To serve the model (backbone: deberta-small
) using this code, you need to upload it to a Flask server that supports Pytorch. The endpoint is a Chrome extension that detects typing and automatically sends the content a few seconds after you stop. Inference is fast enough on a single CPU core, which can process a couple of queries per second.
If you want to use the full model, which processes text + images, you need to train it yourself using the scripts on the directory full_model/
using images you scrape. Unfortunately, I can't share the datasets for copyright reasons. However, you can find scraping repos on my profile.

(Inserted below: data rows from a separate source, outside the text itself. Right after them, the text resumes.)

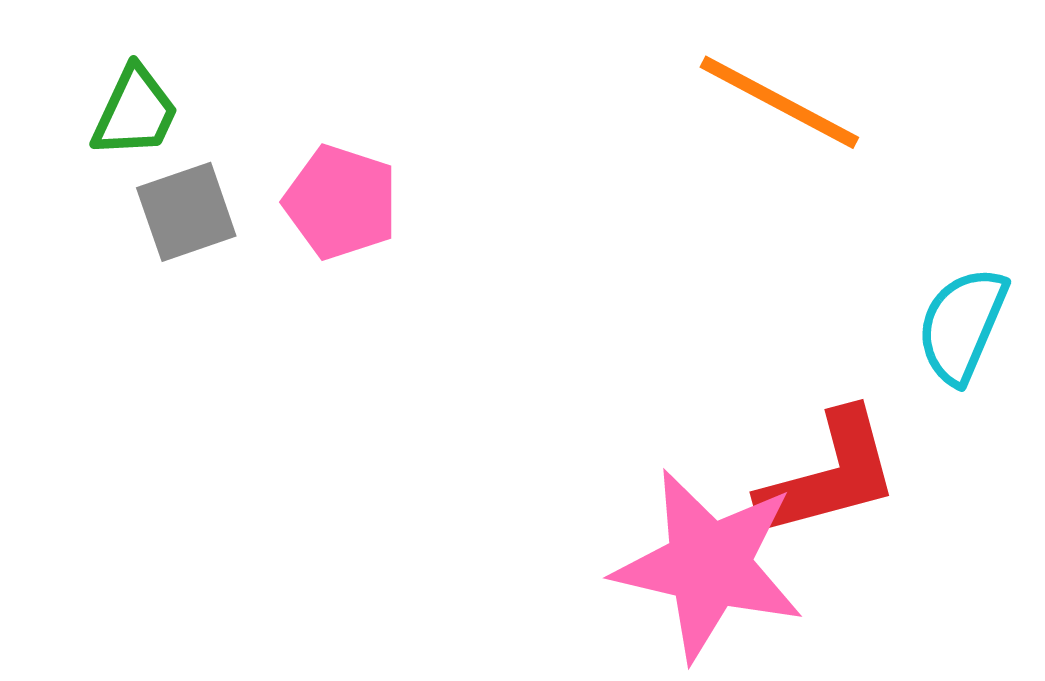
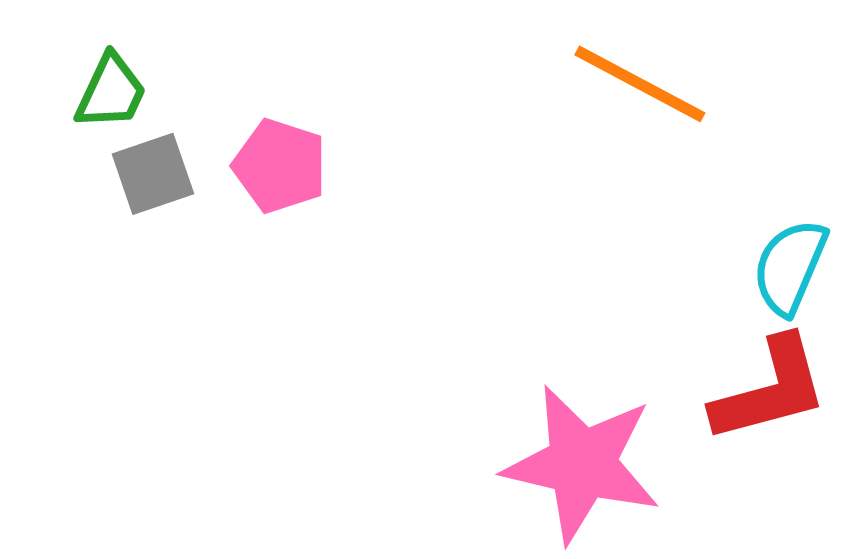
red L-shape: (829, 475) -> (770, 390), moved

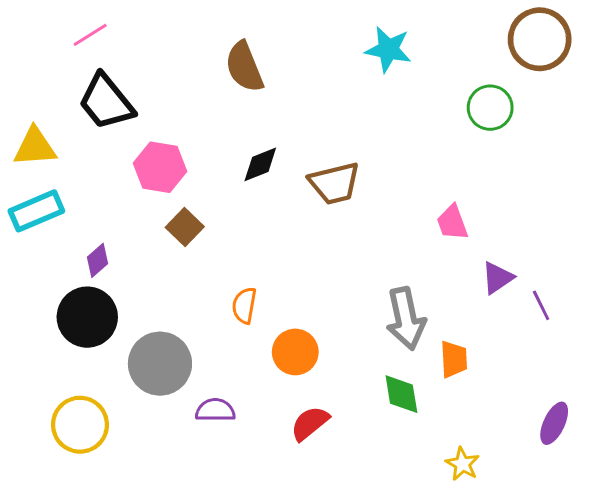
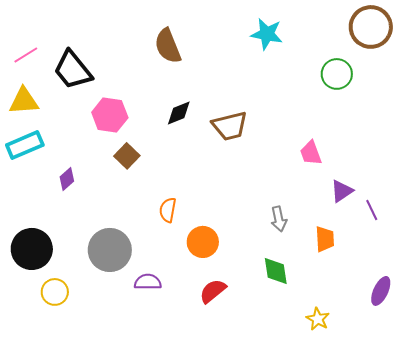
pink line: (90, 35) -> (26, 55), moved
black circle: (87, 317) -> (32, 249), moved
gray arrow: (406, 319) -> (279, 219), size x0.6
orange trapezoid: (454, 359) -> (325, 239), moved
yellow circle: (80, 425) -> (55, 292), size x0.7

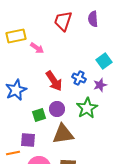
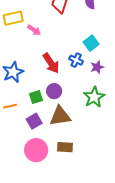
cyan square: (104, 61) -> (91, 43), moved
green star: (87, 108) -> (94, 97), moved
purple square: (28, 140) -> (34, 121), moved, turned -35
orange line: (13, 153) -> (10, 106), moved

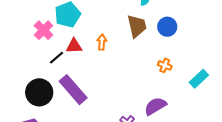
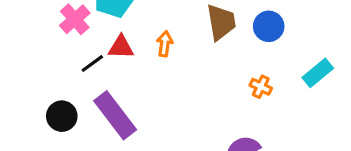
cyan rectangle: (199, 79) -> (318, 73), moved
black circle: (39, 92) -> (62, 116), size x0.7

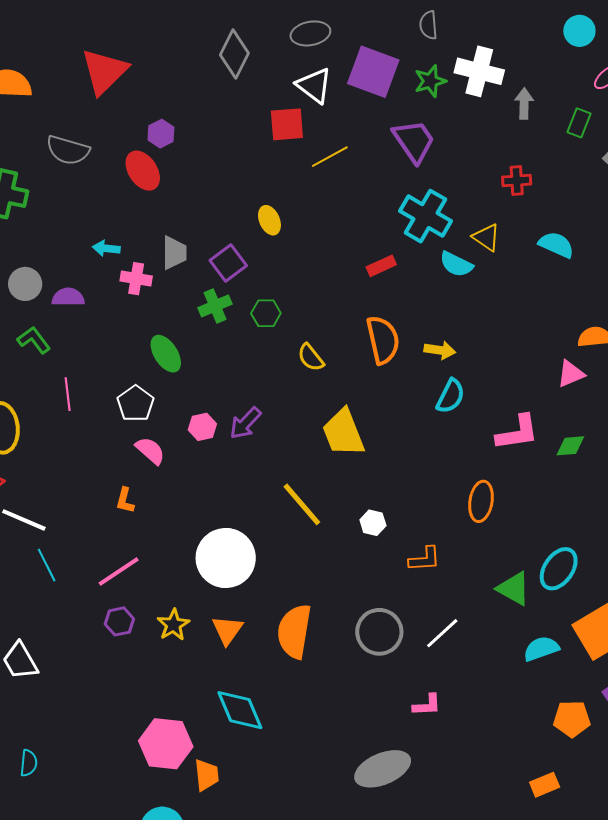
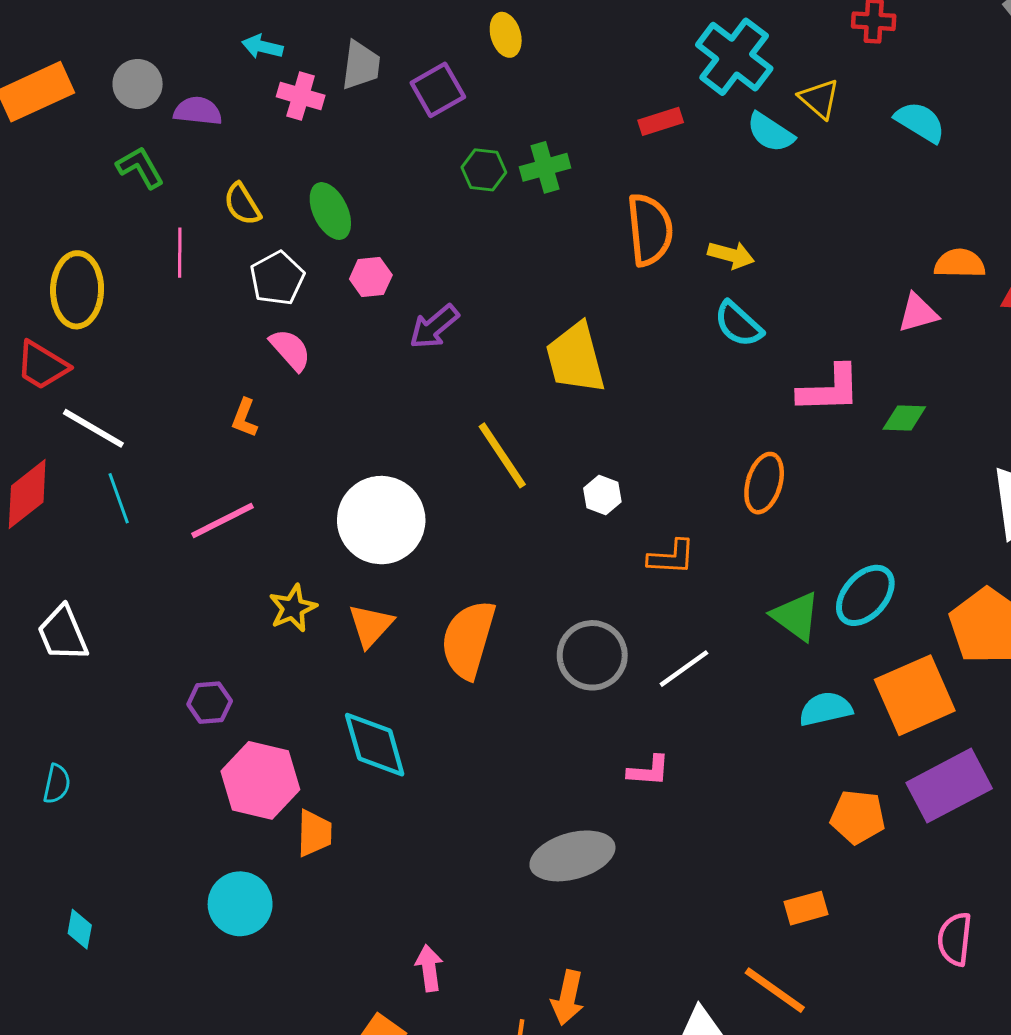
green cross: (215, 306) -> (545, 167), moved
yellow semicircle: (311, 357) -> (242, 204), moved
cyan semicircle: (451, 396) -> (738, 324), turned 99
pink hexagon: (202, 427) -> (371, 277), moved
purple hexagon: (119, 621) -> (210, 703), moved

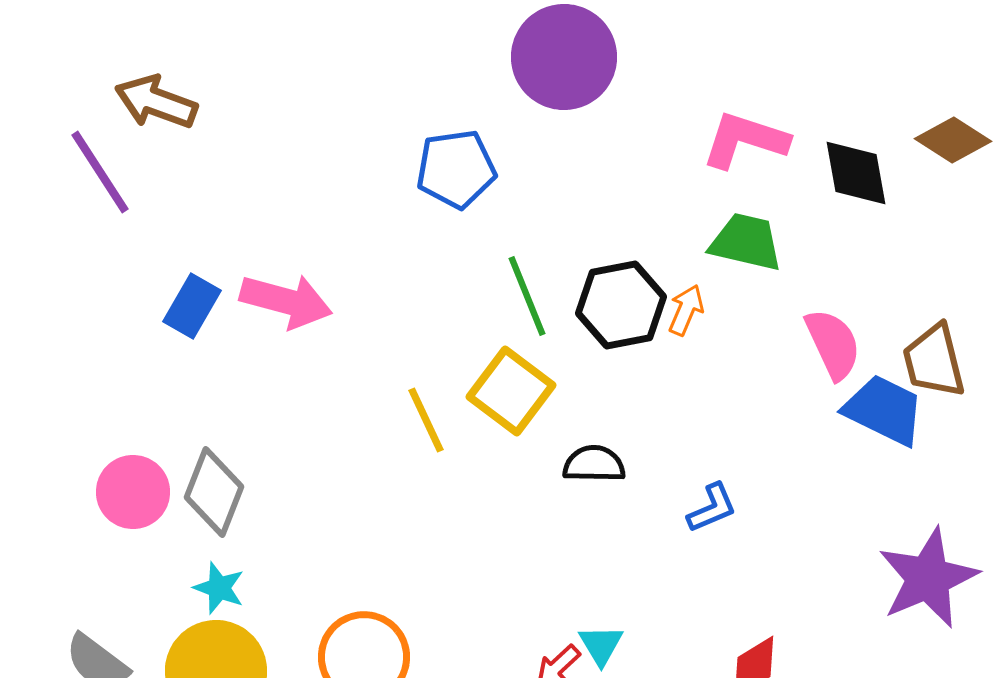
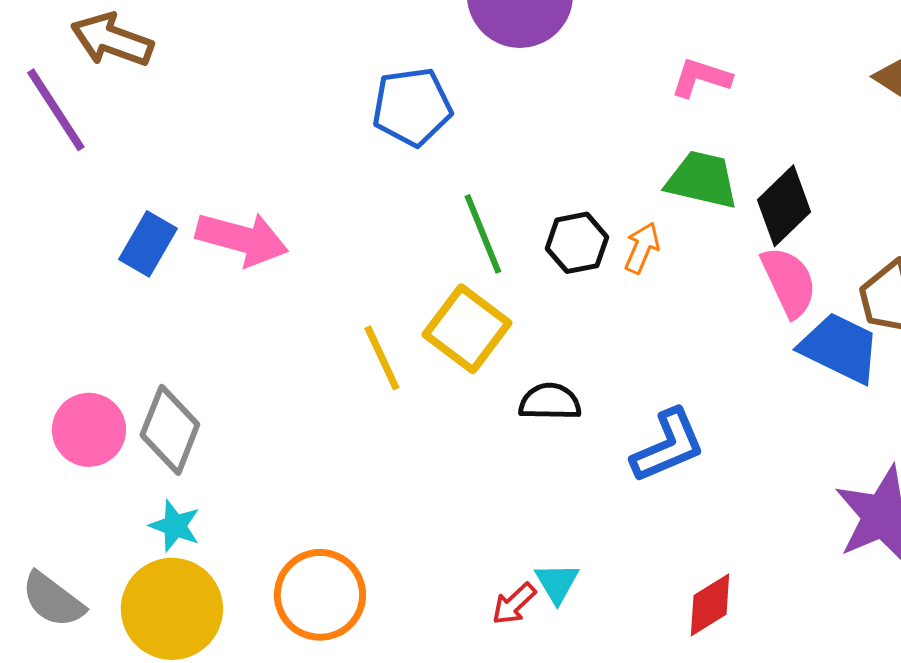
pink L-shape: (745, 140) -> (701, 78), size x0.7
black diamond: (856, 173) -> (784, 206), moved, turned 56
black hexagon: (621, 305) -> (577, 243), size x0.7
blue L-shape: (712, 508) -> (668, 446), size x1.5

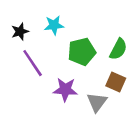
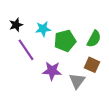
cyan star: (54, 25) -> (43, 29), moved

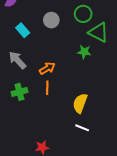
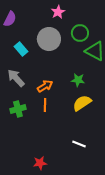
gray circle: (51, 20) -> (49, 39), size x1.5
green star: (84, 52) -> (78, 80), moved
yellow semicircle: (80, 103) -> (82, 103), moved, turned 36

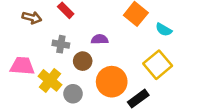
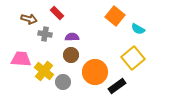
purple semicircle: (100, 39) -> (72, 37), moved
gray cross: (61, 44) -> (45, 34), moved

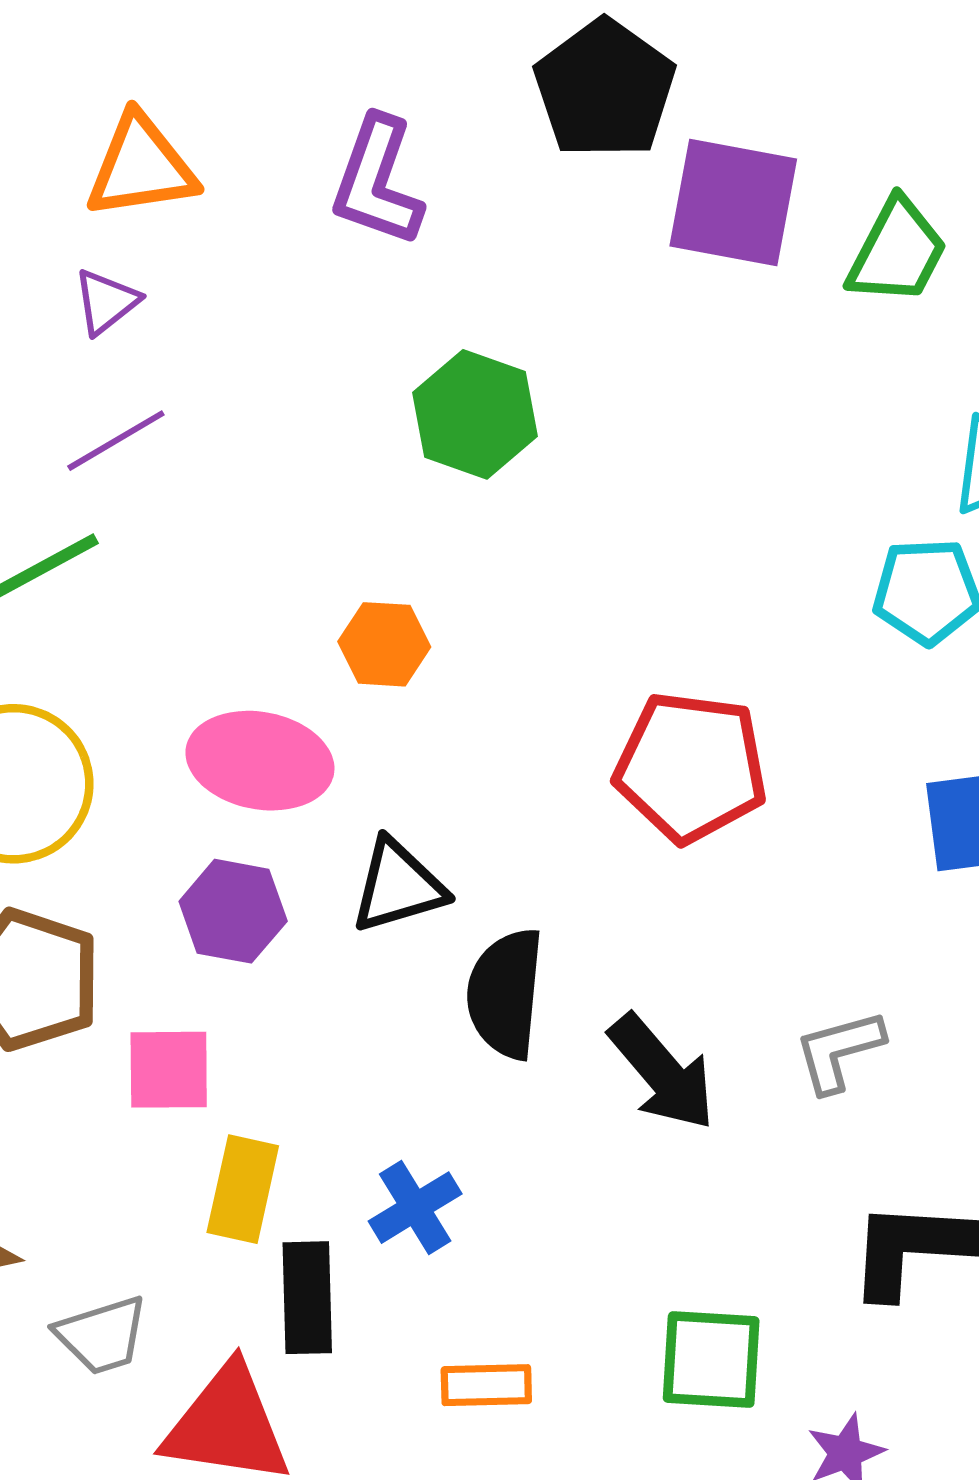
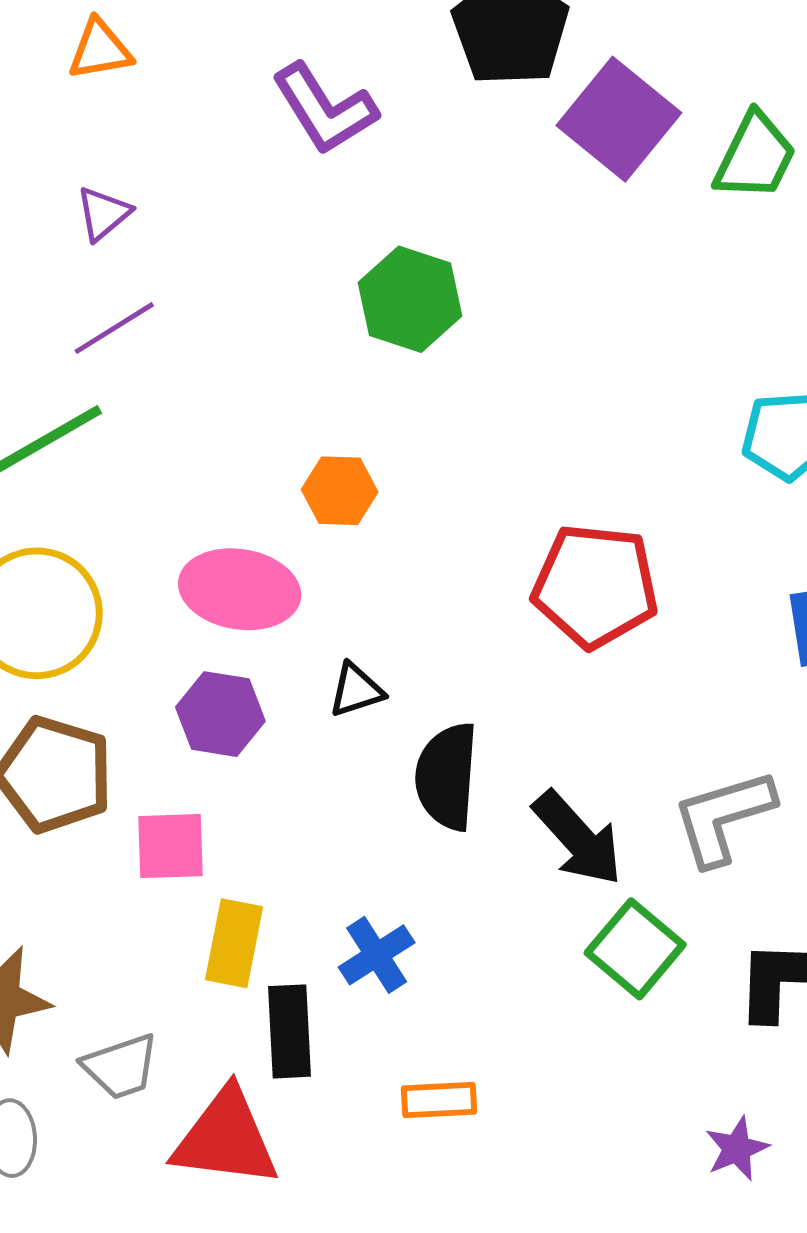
orange triangle: (141, 167) -> (100, 50), moved, size x0.7
purple L-shape: (377, 181) -> (325, 109), turned -50
purple square: (733, 202) -> (619, 119), turned 30
black triangle: (398, 886) -> (356, 690), size x0.7
gray L-shape: (839, 1051) -> (723, 817), size x1.4
green square: (711, 1360) -> (635, 949), moved, turned 38

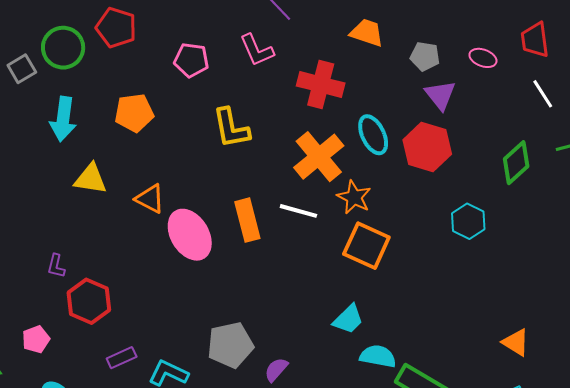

The text model is a text transformer + a few tricks to increase accuracy. The full model has the following architecture:
Label | Precision | Recall | f1-score |
---|---|---|---|
Bottom 50% | 0.86 | 0.80 | 0.83 |
Top 20% | 0.82 | 0.86 | 0.84 |
Register (sample) | Precision (simple average) |
---|---|
Web | 0.79 |
Social | 0.87 |
News/Magazine | 0.92 |
Fiction | 0.97 |
Topic (sample) | Precision (simple average) |
---|---|
Sports | 0.75 |
Politics | 0.88 |
Science | 0.84 |
Label | Precision | Recall | f1-score |
---|---|---|---|
Bottom 50% | 0.80 | 0.76 | 0.78 |
Top 20% | 0.77 | 0.80 | 0.78 |
Register (sample) | Precision (simple average) |
---|---|
Web | 0.74 |
Social | 0.81 |
News/Magazine | 0.88 |
Fiction | 0.96 |
Topic (sample) | Precision (simple average) |
---|---|
Sports | 0.73 |
Politics | 0.77 |
Science | 0.82 |
We only use the top 20% and bottom 50% comments for training and ask the model to create a binary boundary to predict in which bin a piece of content will fall. Experimenting with 10 bins, one for each decile (10%), we find there is great overlap among neighboring deciles.
Confusion matrix for Boost: 1 = bottom 10%, 10 = top 10%
Interestingly, the top and bottom comments share some characteristics, at least more than they do with intermediate deciles. The diagonal is marked and the middle region is noisy, and the farther away you move from the boundary, the less likely it is the model will make mistakes.
Why not mark the boundary at 50%? The average 50-percenter has around 3 Reddit upvotes and a few shares on Twitter, just to give two examples--hardly what someome would consider highly performant. Further, the gap reduces the error rate (at the expense of some recall), even including the missing comments in the test set. The middle ground on the engagement scale is very noisy, where a lot of content of disputed value (such as controversial content) can be found, along with good and bad comments that didn't get enough exposure.
An interesting option is to use a sigmoid gate instead of a linear layer so that you can define a performance boundary arbitrarily during inference.
A lot of the error comes from identical or similar content in different contexts and times. As you can imagine, what's funny today eventually becomes annoying, opinions change, famous people become disgraced, different people sometimes hold ortogonal opinions, and expectations about what you have to say vary depending on who you are.
You can remedy a lot of the error by including more and more context, which is what the image transformer does by including the stimuli that produces the response, and information about the topic, register, and website, and even by cheating (for example, by including information about trends on the page, location, time.)
Comment | Negative Ocurrences | Positive ocurrences |
---|---|---|
Oh, you'd be surprised | 17,891 | 31,611 |
/thread | 854 | 706 |
Do you want to find out? | 196 | 238 |
Opposite-labeled examples with a cosine similarity of 0.85 or more made up almost 3% of the dataset! No wonder the model gets confused.
Longer comments have higher accuracy, but it's only a couple of percentage points and negligible when the number of words > 15.